• _To do_:
Search the records for the string "without" and copy every line where it turns up.

◆ ◆ ◆ ◆ ◆

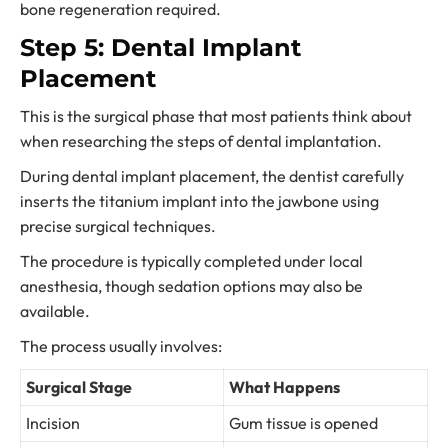
bone regeneration required.
Step 5: Dental Implant
Placement
This is the surgical phase that most patients think about
when researching the steps of dental implantation.
During dental implant placement, the dentist carefully
inserts the titanium implant into the jawbone using
precise surgical techniques.
The procedure is typically completed under local
anesthesia, though sedation options may also be
available.
The process usually involves:
Surgical Stage
What Happens
Incision
Gum tissue is opened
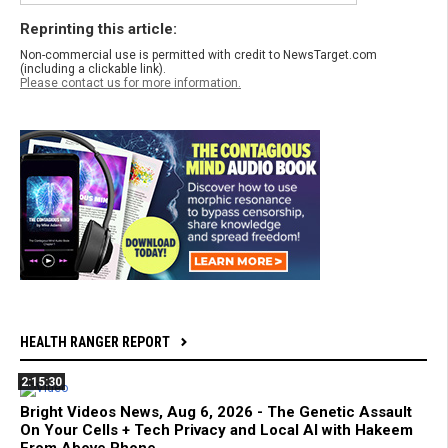
Reprinting this article:
Non-commercial use is permitted with credit to NewsTarget.com
(including a clickable link).
Please contact us for more information.
HEALTH RANGER REPORT
2:15:30
Bright Videos News, Aug 6, 2026 - The Genetic Assault
On Your Cells + Tech Privacy and Local AI with Hakeem
From Above Phone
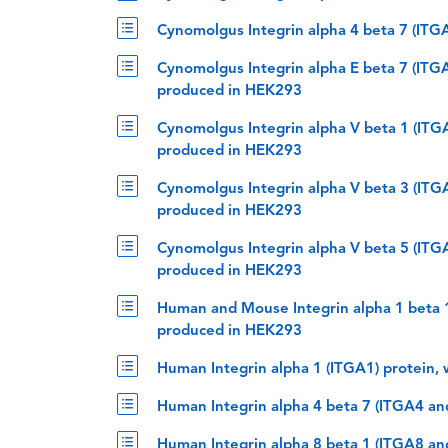
Cynomolgus Integrin alpha 4 beta 7 (IT
Cynomolgus Integrin alpha E beta 7 (ITG
produced in HEK293
Cynomolgus Integrin alpha V beta 1 (ITG
produced in HEK293
Cynomolgus Integrin alpha V beta 3 (ITG
produced in HEK293
Cynomolgus Integrin alpha V beta 5 (ITG
produced in HEK293
Human and Mouse Integrin alpha 1 beta 1
produced in HEK293
Human Integrin alpha 1 (ITGA1) protein,
Human Integrin alpha 4 beta 7 (ITGA4 a
Human Integrin alpha 8 beta 1 (ITGA8 a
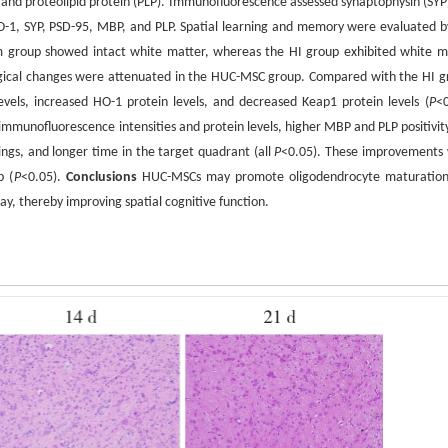
, and proteolipid protein (PLP). Immunofluorescence assessed synaptophysin (SYP
HO-1, SYP, PSD-95, MBP, and PLP. Spatial learning and memory were evaluated b
m group showed intact white matter, whereas the HI group exhibited white m
ological changes were attenuated in the HUC-MSC group. Compared with the HI g
els, increased HO-1 protein levels, and decreased Keap1 protein levels (
P
<0
munofluorescence intensities and protein levels, higher MBP and PLP positivit
ings, and longer time in the target quadrant (all
P
<0.05). These improvements
p (
P
<0.05).
Conclusions
HUC-MSCs may promote oligodendrocyte maturatio
, thereby improving spatial cognitive function.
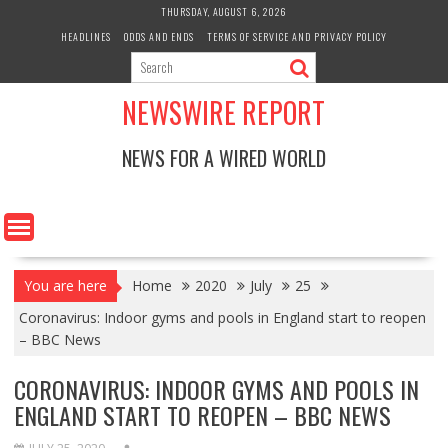
Skip
THURSDAY, AUGUST 6, 2026
to
HEADLINES
ODDS AND ENDS
TERMS OF SERVICE AND PRIVACY POLICY
content
NEWSWIRE REPORT
NEWS FOR A WIRED WORLD
You are here
Home
2020
July
25
Coronavirus: Indoor gyms and pools in England start to reopen
– BBC News
CORONAVIRUS: INDOOR GYMS AND POOLS IN
ENGLAND START TO REOPEN – BBC NEWS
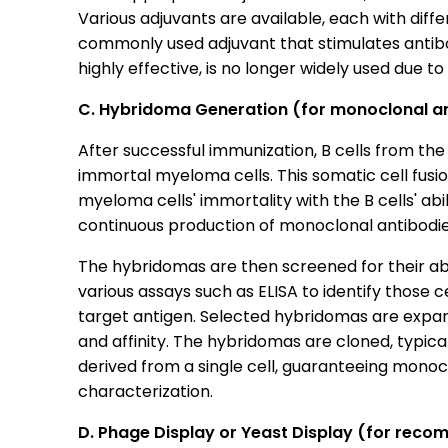
Various adjuvants are available, each with diff
commonly used adjuvant that stimulates antibo
highly effective, is no longer widely used due 
C. Hybridoma Generation (for monoclonal a
After successful immunization, B cells from the
immortal myeloma cells. This somatic cell fus
myeloma cells' immortality with the B cells' abi
continuous production of monoclonal antibodi
The hybridomas are then screened for their abil
various assays such as ELISA to identify those c
target antigen. Selected hybridomas are expand
and affinity. The hybridomas are cloned, typicall
derived from a single cell, guaranteeing monoclo
characterization.
D. Phage Display or Yeast Display (for reco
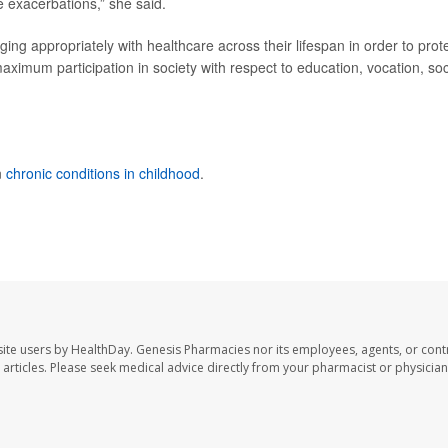
 exacerbations,” she said.
ing appropriately with healthcare across their lifespan in order to prot
 maximum participation in society with respect to education, vocation, soc
n
chronic conditions in childhood
.
ite users by HealthDay. Genesis Pharmacies nor its employees, agents, or cont
se articles. Please seek medical advice directly from your pharmacist or physician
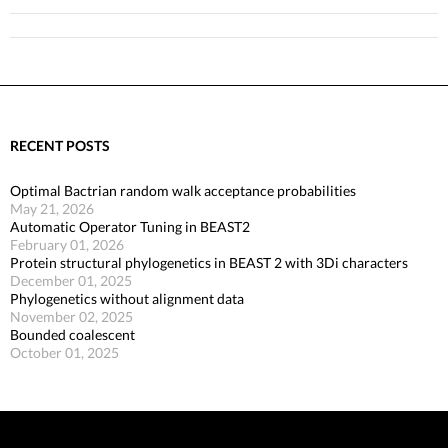
RECENT POSTS
Optimal Bactrian random walk acceptance probabilities
May 21, 2026
Automatic Operator Tuning in BEAST2
February 01, 2026
Protein structural phylogenetics in BEAST 2 with 3Di characters
December 01, 2025
Phylogenetics without alignment data
November 02, 2025
Bounded coalescent
October 01, 2025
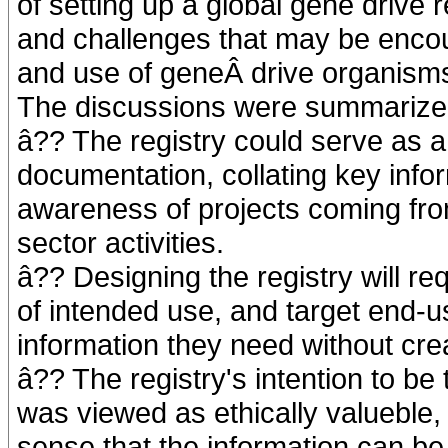
of setting up a global gene drive r
and challenges that may be encou
and use of geneÂ drive organism
The discussions were summarized 
â?? The registry could serve as a 
documentation, collating key info
awareness of projects coming from
sector activities.
â?? Designing the registry will re
of intended use, and target end-us
information they need without cre
â?? The registry's intention to be 
was viewed as ethically valueble,
sense that the information can b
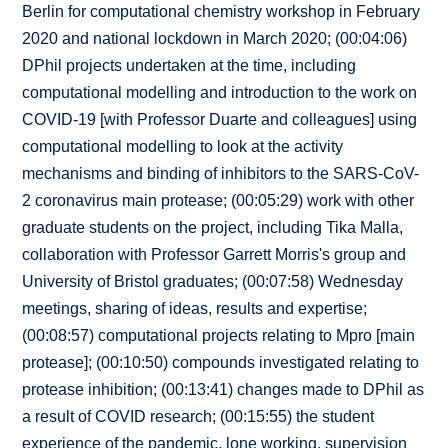
Berlin for computational chemistry workshop in February
2020 and national lockdown in March 2020; (00:04:06)
DPhil projects undertaken at the time, including
computational modelling and introduction to the work on
COVID-19 [with Professor Duarte and colleagues] using
computational modelling to look at the activity
mechanisms and binding of inhibitors to the SARS-CoV-
2 coronavirus main protease; (00:05:29) work with other
graduate students on the project, including Tika Malla,
collaboration with Professor Garrett Morris's group and
University of Bristol graduates; (00:07:58) Wednesday
meetings, sharing of ideas, results and expertise;
(00:08:57) computational projects relating to Mpro [main
protease]; (00:10:50) compounds investigated relating to
protease inhibition; (00:13:41) changes made to DPhil as
a result of COVID research; (00:15:55) the student
experience of the pandemic, lone working, supervision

◆ ◆ ◆ ◆ ◆

• _Task result_:
Phylogenetics without alignment data
information they need without cre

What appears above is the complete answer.